Une augmentation des risques
Au premier semestre 2018, les conditions économiques restent très favorables à l’investissement, ce qui plaide pour une poursuite de la dynamique du taux d’investissement au cours des prochains mois. Les critères d’octroi de prêts aux sociétés par les banques se sont nettement assouplis au premier trimestre 2018 dans la zone euro, et davantage en France. Dans l’industrie, les taux d’utilisation des capacités de production se situent à 85%, frôlant les 86-87% atteints en 2000 et 2008. Les enquêtes d’opinion montrent que les anticipations se situent à un niveau élevé.
Néanmoins, deux facteurs seraient susceptibles d’influencer le niveau d’endettement et d’avoir des conséquences sur l’investissement : les taux d’intérêt et les cours boursiers. Une hausse des taux d’intérêt produirait un renchérissement du coût des emprunts à venir qui nuirait à l’investissement corporel et incorporel.
Une diminution des cours boursiers aurait quant à elle des effets immédiats sur les comptes des entreprises. Une baisse des marchés financiers produirait une réduction de la valeur des nombreux actifs financiers présents dans le bilan des SNF. Cet effet richesse négatif se produirait également dans le cas des investissements de croissance externe. Les niveaux de valorisation atteints sur ces marchés ont conduit à une augmentation des goodwills pouvant exprimer une surévaluation des prix d’acquisition de certaines filiales. Dès lors, en cas de retournement des marchés, les goodwills perdraient automatiquement de leur valeur, ce qui, en augmentant les provisions pour dépréciation, réduirait le résultat des entreprises. Cette baisse du résultat, en plus d’être préjudiciable à l’investissement, serait susceptible de déclencher un processus cumulatif à la baisse (dégradation de la notation, rationnement du crédit). De surcroît, lors d’un rachat d’une société, le repreneur n’acquiert pas seulement l’actif, mais également le passif de l’entreprise. Ainsi, en plus du risque de surévaluation des actifs, la vente peut révéler des passifs dissimulés, souvent de mauvaise qualité, qui pèsent encore davantage sur la valeur totale du passif du groupe.

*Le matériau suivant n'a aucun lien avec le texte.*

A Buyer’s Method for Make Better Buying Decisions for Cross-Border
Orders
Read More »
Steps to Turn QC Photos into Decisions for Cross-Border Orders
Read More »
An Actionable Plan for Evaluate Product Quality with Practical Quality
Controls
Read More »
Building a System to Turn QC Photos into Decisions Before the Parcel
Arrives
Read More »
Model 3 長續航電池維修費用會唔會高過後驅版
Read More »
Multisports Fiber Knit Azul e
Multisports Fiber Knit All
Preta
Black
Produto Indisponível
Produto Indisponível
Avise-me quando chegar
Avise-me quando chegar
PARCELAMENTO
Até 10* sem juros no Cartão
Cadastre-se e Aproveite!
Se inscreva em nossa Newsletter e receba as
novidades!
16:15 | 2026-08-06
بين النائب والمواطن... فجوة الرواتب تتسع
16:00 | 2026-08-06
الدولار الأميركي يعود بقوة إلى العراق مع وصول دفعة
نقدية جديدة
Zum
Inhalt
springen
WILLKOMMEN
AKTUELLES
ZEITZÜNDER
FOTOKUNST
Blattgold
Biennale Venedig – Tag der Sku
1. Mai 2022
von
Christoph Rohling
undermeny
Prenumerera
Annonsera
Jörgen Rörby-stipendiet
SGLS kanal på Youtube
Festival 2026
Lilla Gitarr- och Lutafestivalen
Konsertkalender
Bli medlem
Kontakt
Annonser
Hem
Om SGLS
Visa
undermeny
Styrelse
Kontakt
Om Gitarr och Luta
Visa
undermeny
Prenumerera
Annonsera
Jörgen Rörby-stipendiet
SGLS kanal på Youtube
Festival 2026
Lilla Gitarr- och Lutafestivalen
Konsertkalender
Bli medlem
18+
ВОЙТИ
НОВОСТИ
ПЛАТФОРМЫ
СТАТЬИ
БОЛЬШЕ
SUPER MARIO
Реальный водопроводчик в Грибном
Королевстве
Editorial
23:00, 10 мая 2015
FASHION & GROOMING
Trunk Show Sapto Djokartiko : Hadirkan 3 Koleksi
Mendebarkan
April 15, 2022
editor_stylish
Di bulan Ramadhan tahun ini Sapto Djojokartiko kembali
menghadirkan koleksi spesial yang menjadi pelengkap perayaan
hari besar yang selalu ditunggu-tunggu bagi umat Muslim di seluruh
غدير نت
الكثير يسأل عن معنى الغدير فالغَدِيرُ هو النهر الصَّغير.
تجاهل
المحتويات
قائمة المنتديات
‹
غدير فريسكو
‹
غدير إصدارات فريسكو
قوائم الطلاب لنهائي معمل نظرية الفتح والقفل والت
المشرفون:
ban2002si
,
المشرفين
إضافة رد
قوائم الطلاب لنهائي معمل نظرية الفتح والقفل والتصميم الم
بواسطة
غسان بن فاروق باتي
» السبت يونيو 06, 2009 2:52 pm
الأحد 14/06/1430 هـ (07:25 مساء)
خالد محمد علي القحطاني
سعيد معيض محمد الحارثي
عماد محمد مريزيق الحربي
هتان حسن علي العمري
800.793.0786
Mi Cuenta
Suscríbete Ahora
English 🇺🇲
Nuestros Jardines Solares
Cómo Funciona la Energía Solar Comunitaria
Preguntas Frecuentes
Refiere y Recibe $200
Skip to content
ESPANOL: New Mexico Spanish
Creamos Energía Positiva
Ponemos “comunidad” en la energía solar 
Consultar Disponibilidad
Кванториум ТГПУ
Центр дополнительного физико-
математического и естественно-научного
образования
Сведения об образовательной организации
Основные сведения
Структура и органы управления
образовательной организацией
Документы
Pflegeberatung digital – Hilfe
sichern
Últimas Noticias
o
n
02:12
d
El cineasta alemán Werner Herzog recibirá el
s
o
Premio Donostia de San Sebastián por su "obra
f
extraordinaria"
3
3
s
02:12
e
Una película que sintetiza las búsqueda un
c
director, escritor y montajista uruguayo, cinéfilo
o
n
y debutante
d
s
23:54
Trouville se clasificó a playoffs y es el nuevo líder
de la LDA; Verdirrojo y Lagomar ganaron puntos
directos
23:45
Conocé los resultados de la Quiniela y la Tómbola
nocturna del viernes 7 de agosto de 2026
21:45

Les facteurs de hausse des taux d’intérêt ne manquent pas : la normalisation de la politique monétaire européenne ; la vigueur de la croissance, la baisse du chômage et les difficultés de recrutement des entreprises sont susceptibles de favoriser une hausse des salaires ; la hausse des prix du pétrole et la baisse de l’euro augmenteront l’inflation importée. Du côté des marchés financiers, la volatilité accrue en 2018 reflète également des facteurs d’inquiétude : hausse des taux d’intérêt, conséquences potentielles de la réforme fiscale américaine, guerre commerciale, incertitude européenne. L’évolution des conditions monétaires et financières des prochains mois sera donc cruciale.